2. Kemiringan lapisan
Kemiringan lapisan (dip) batubara merupakan faktor yang sangat penting,
terutama ditinjau dari segi keamanan tambang. Kemiringan lapisan ideal yang
disarankan untuk teknik penambangan batubara bawah tanah adalah antara 12°
sampai 20°. Hal ini dikaitkan dengan kemampuan penggunaan alat angkut yang
digunakan untuk mengangkut hasil penggalian batubara dari lubang tambang (titik
produksi) keluar lubang tambang untuk diangkut ke stock pile.
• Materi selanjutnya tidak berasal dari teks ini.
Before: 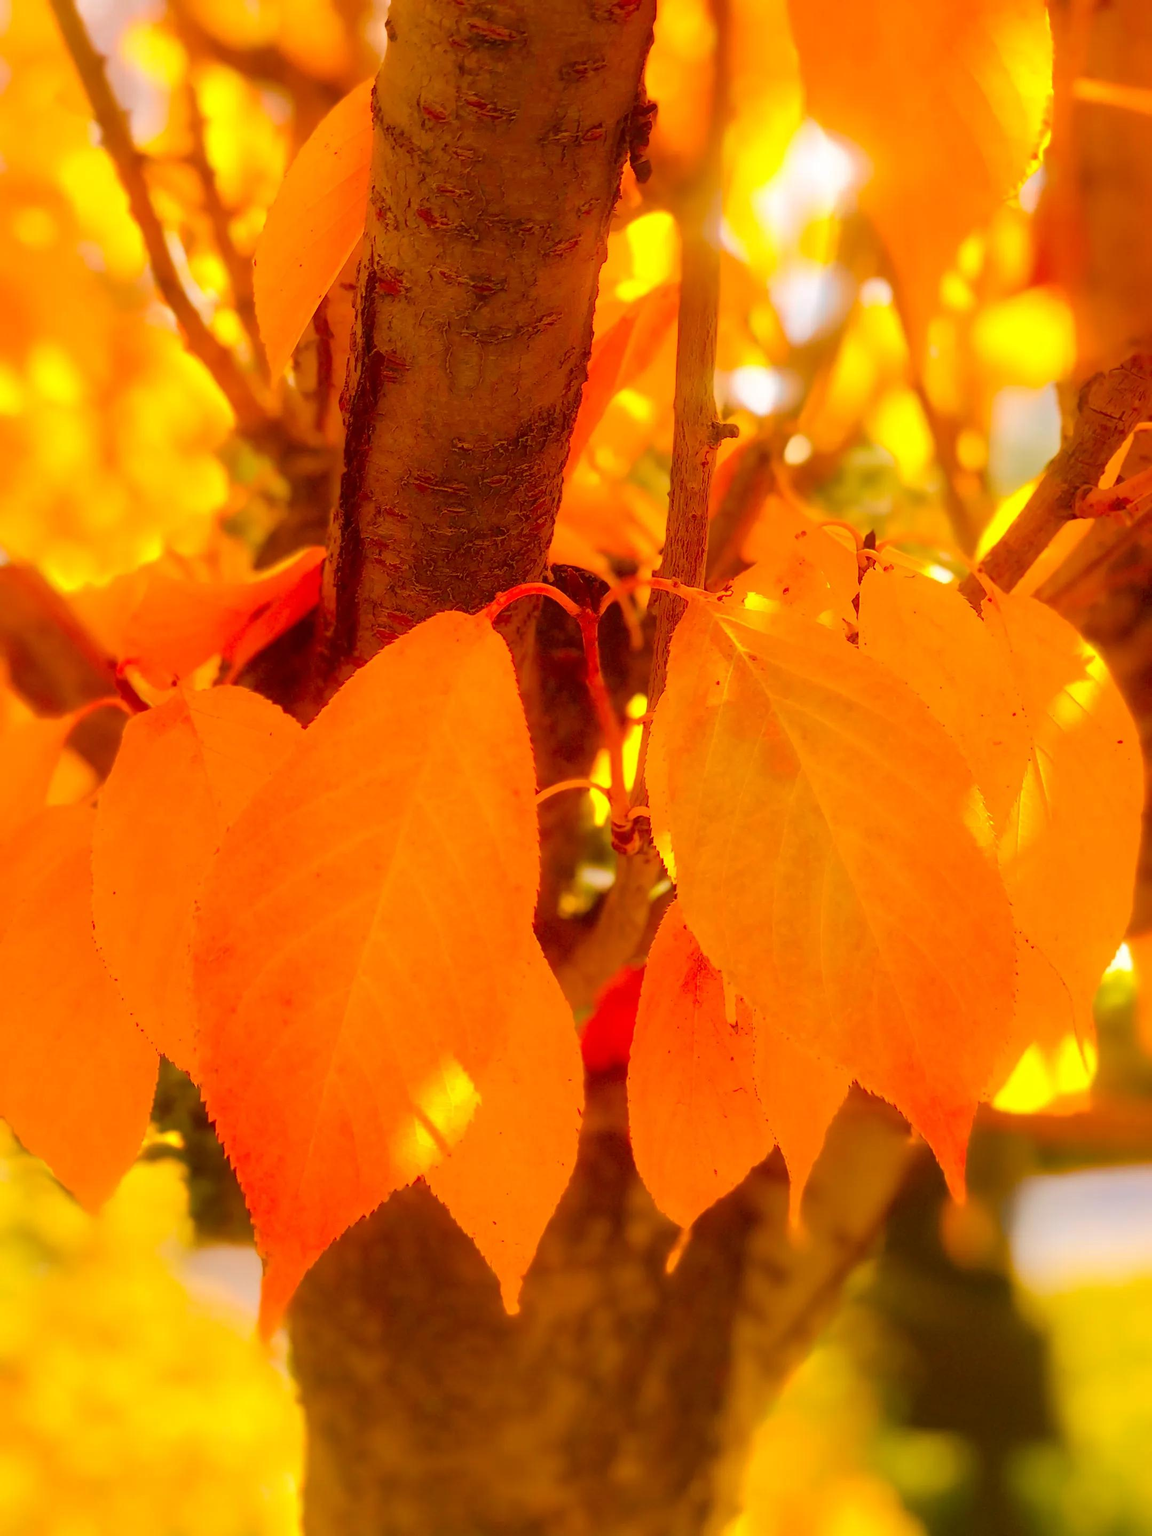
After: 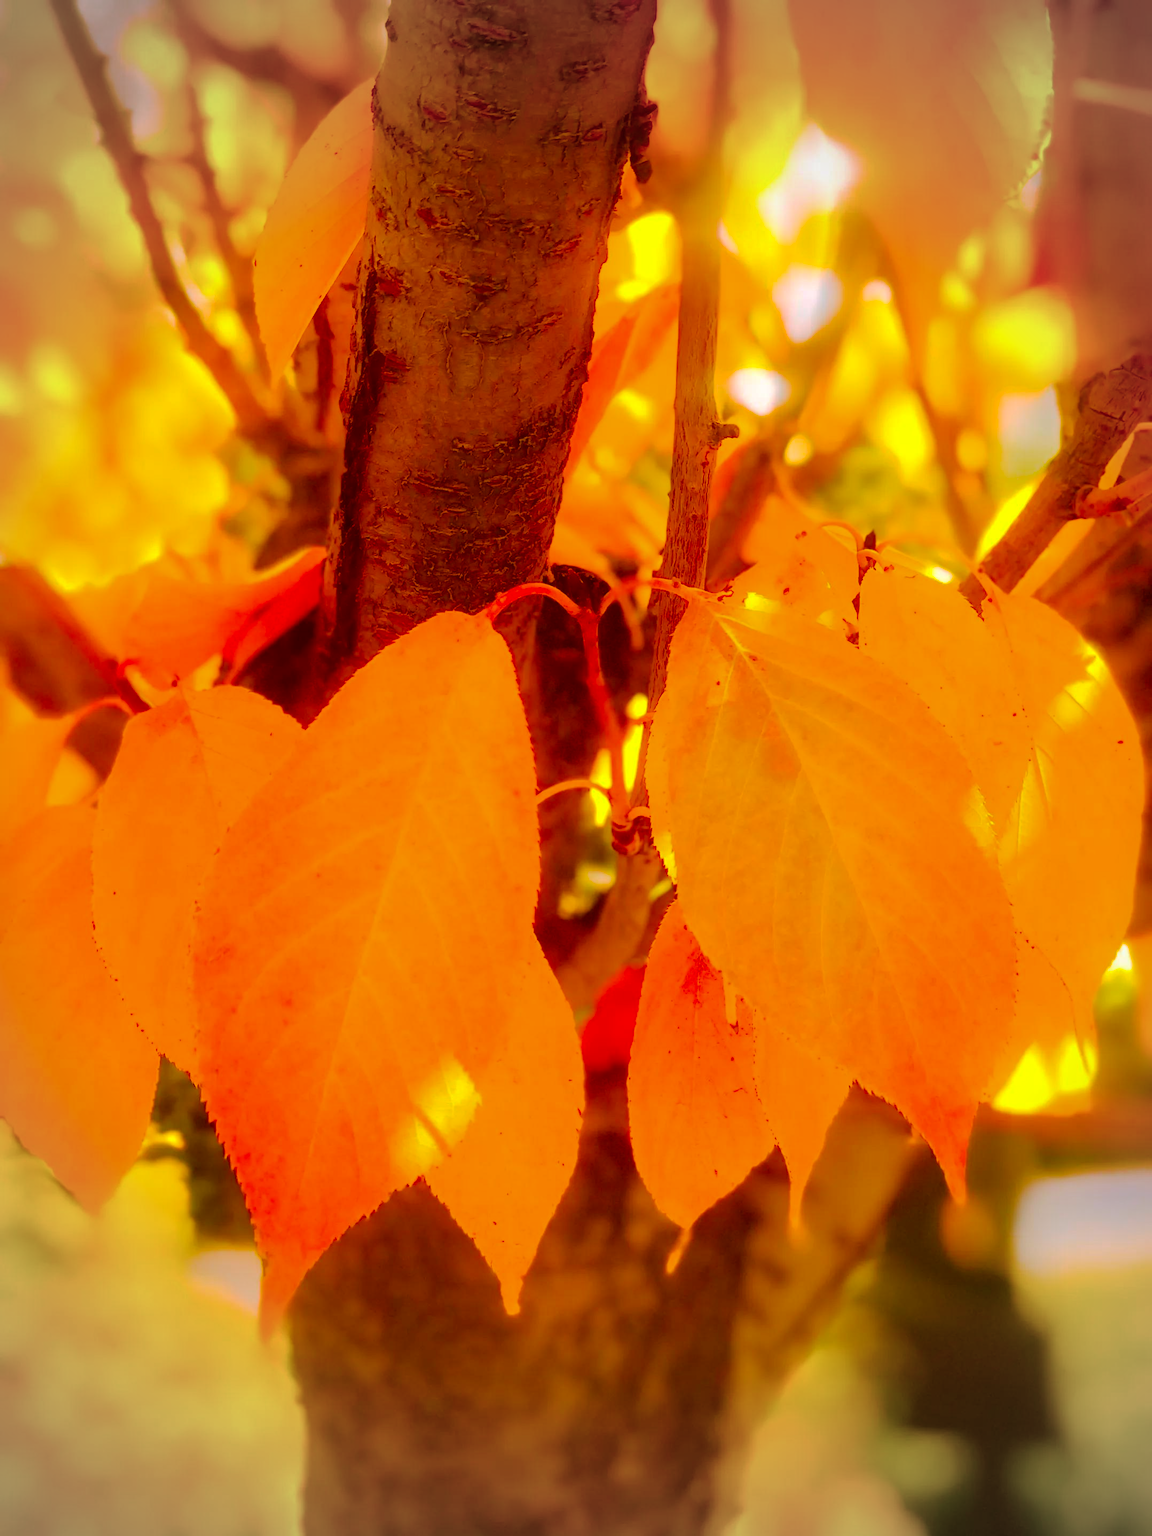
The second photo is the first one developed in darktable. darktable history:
vignetting: fall-off start 71.47%
color balance rgb: linear chroma grading › global chroma 49.706%, perceptual saturation grading › global saturation 27.469%, perceptual saturation grading › highlights -28.593%, perceptual saturation grading › mid-tones 15.29%, perceptual saturation grading › shadows 34.387%
base curve: curves: ch0 [(0, 0) (0.235, 0.266) (0.503, 0.496) (0.786, 0.72) (1, 1)], preserve colors none
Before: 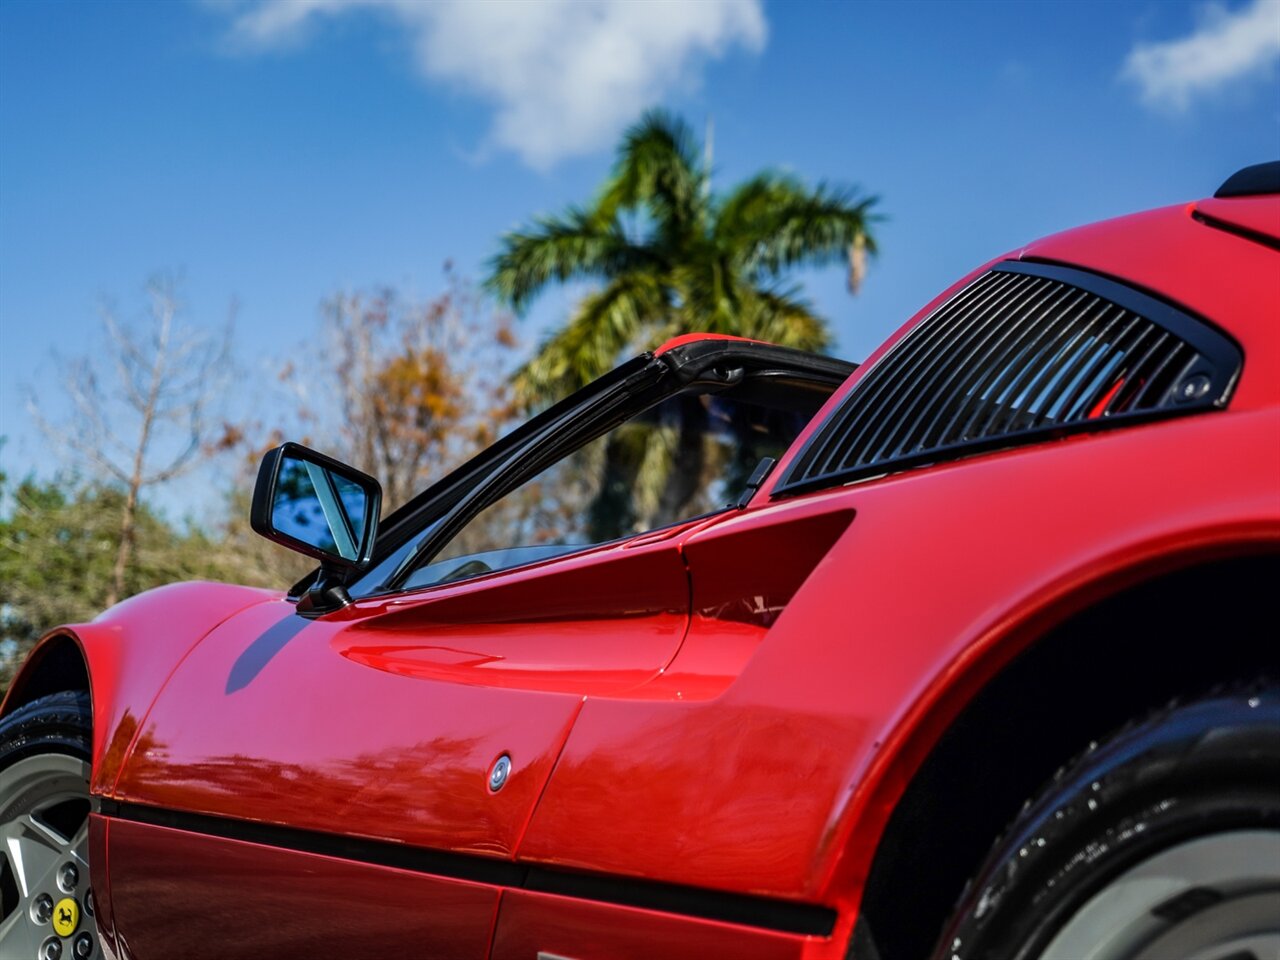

3. Nilai kalori (kualitas)


Nilai Kalori batubara berperan penting dalam keekonomisan tambang. Batubara
berkalori rendah mempunyai nilai jual yang tidak begitu tinggi sehingga
dikhawatirkan tidak cukup memberikan keuntungan bagi pengusahaan tambang.
Berdasarkan pertimbangan tersebut maka batubara yang layak ditambang dengan
menggunakan teknik penambangan bawah tanah untuk saat ini yaitu batubara yang
mempunyai nilai kalori minimum 6100 cal/gr (adb).